[Given information]
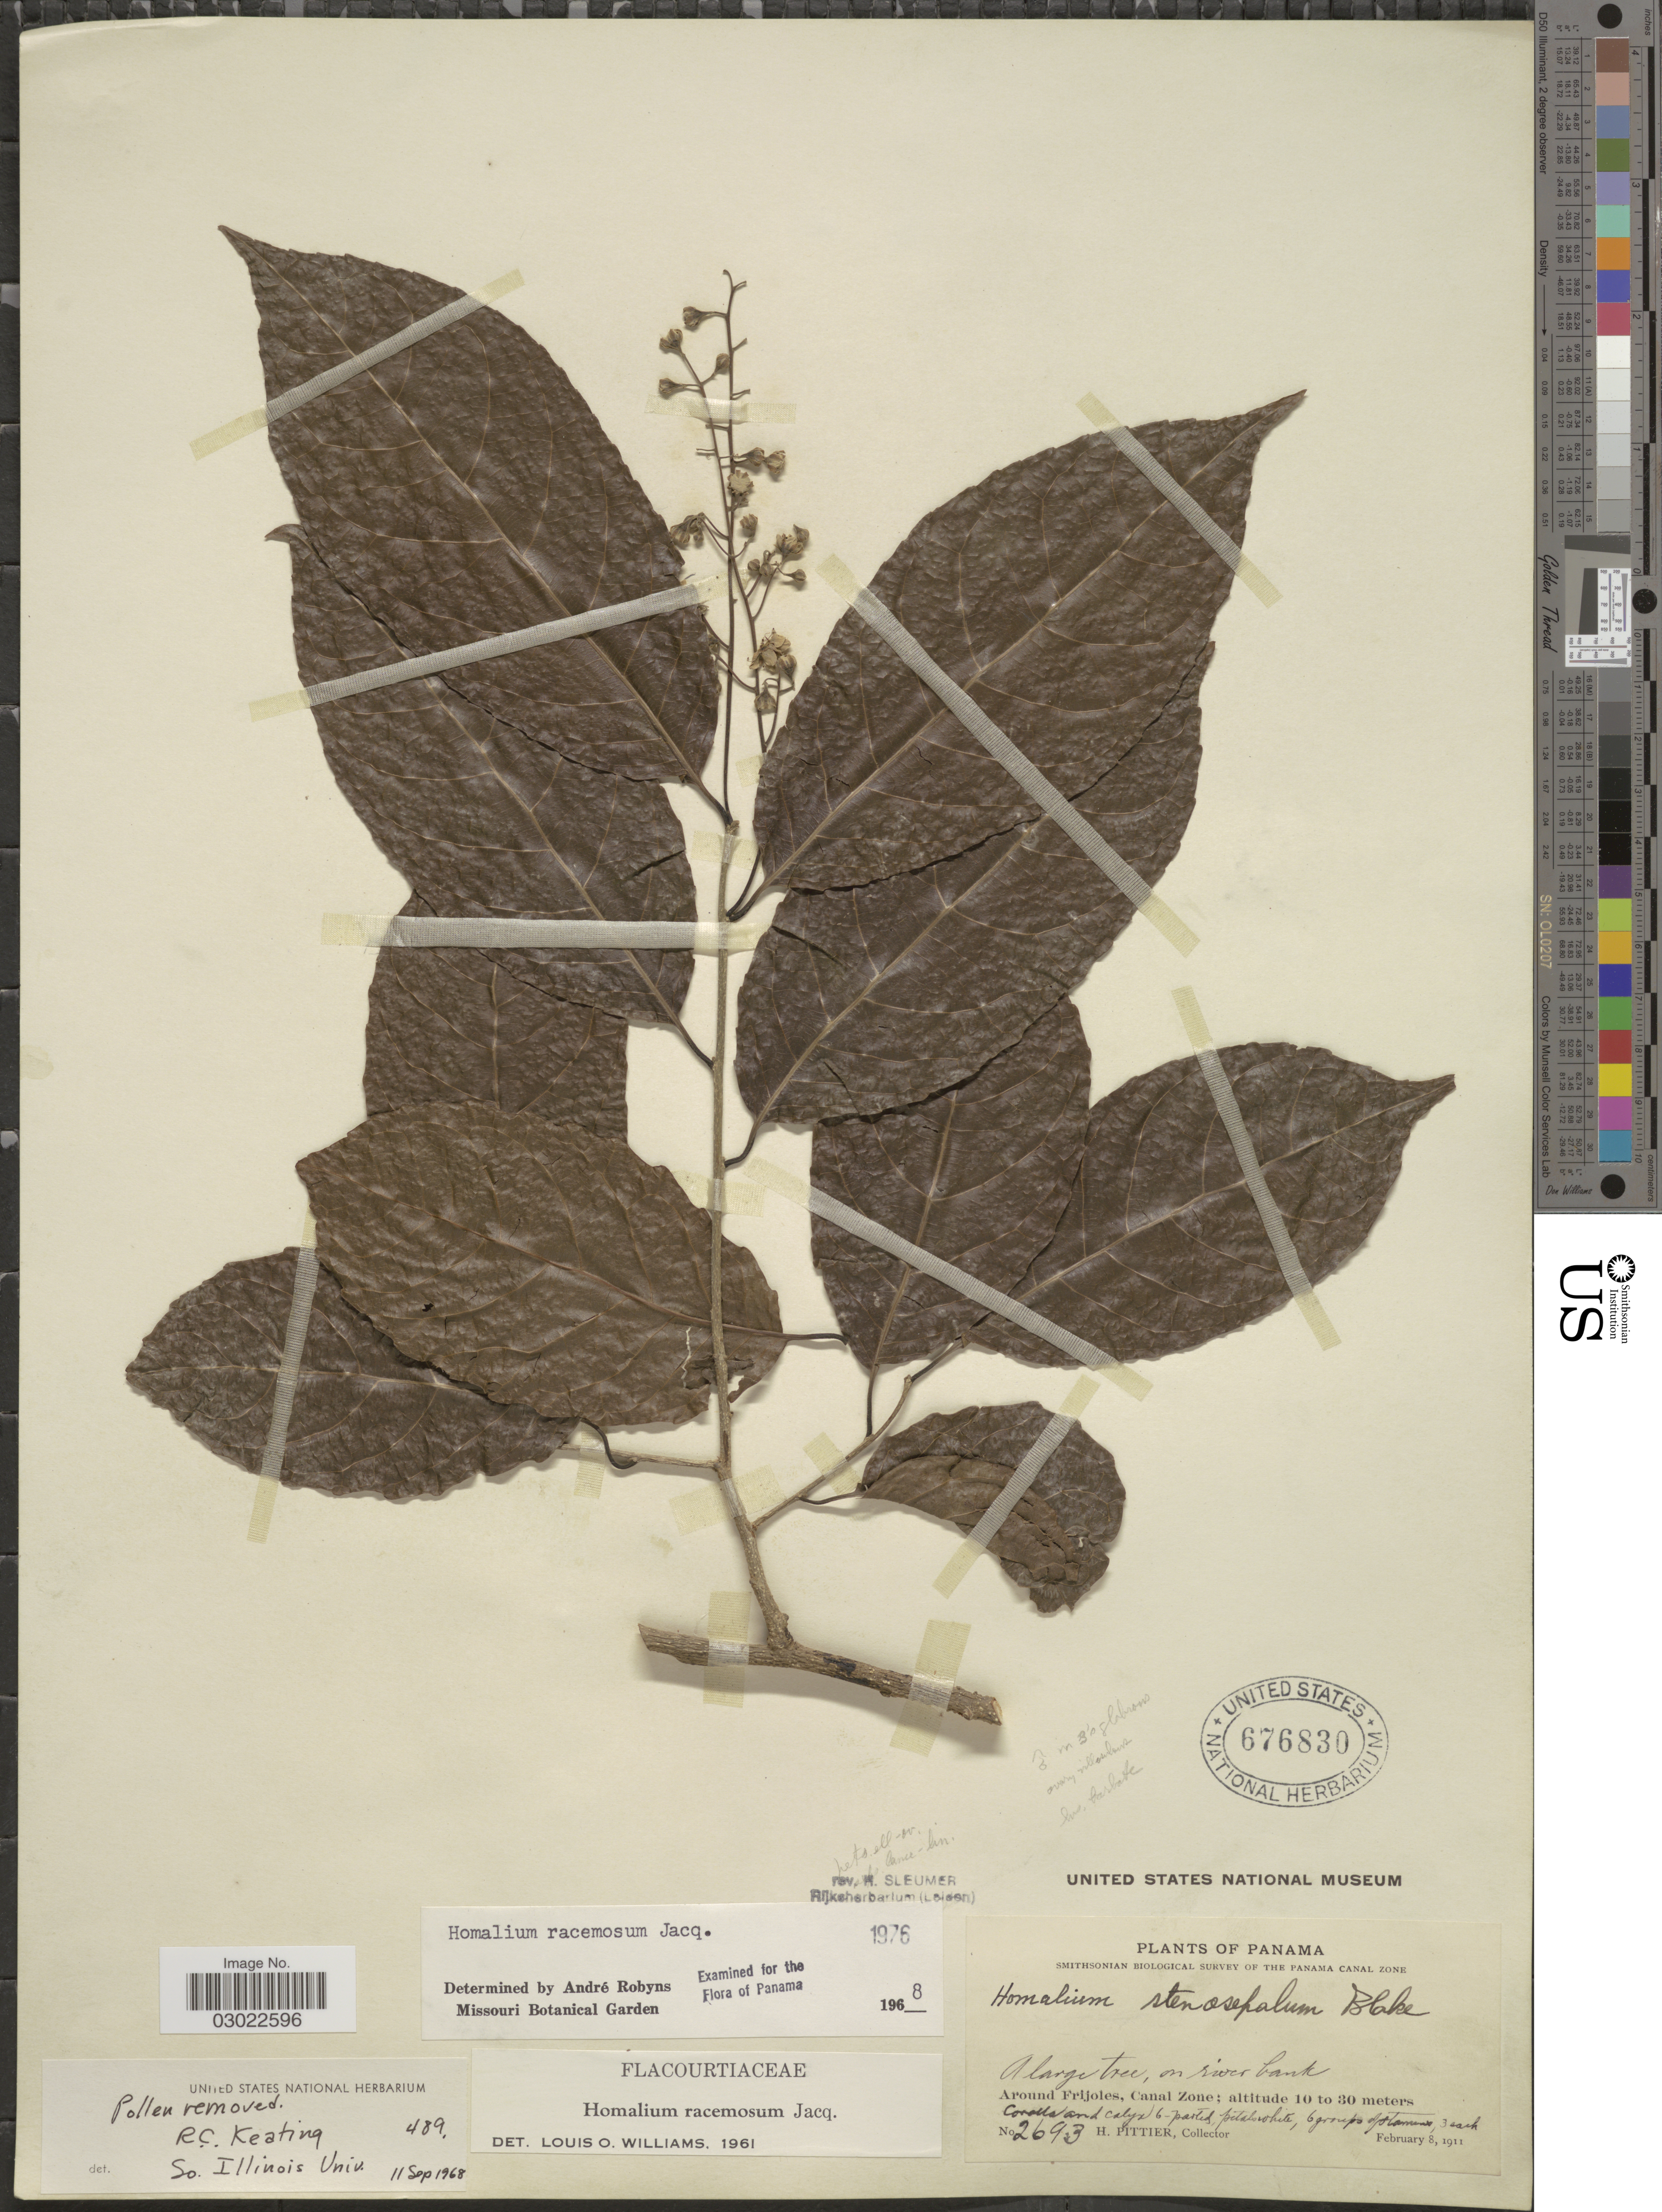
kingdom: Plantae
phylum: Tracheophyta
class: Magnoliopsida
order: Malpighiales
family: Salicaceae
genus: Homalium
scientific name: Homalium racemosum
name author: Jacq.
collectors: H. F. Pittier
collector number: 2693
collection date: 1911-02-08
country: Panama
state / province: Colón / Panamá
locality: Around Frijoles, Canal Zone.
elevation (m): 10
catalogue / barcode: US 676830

[Exercise description] Could you turn the material above into a numbered list with no blank lines, leaving the pictures out of your answer?

[Solved problem]
1. kingdom: Plantae
2. phylum: Tracheophyta
3. class: Magnoliopsida
4. order: Malpighiales
5. family: Salicaceae
6. genus: Homalium
7. scientific name: Homalium racemosum
8. name author: Jacq.
9. collectors: H. F. Pittier
10. collector number: 2693
11. collection date: 1911-02-08
12. country: Panama
13. state / province: Colón / Panamá
14. locality: Around Frijoles, Canal Zone.
15. elevation (m): 10
16. catalogue / barcode: US 676830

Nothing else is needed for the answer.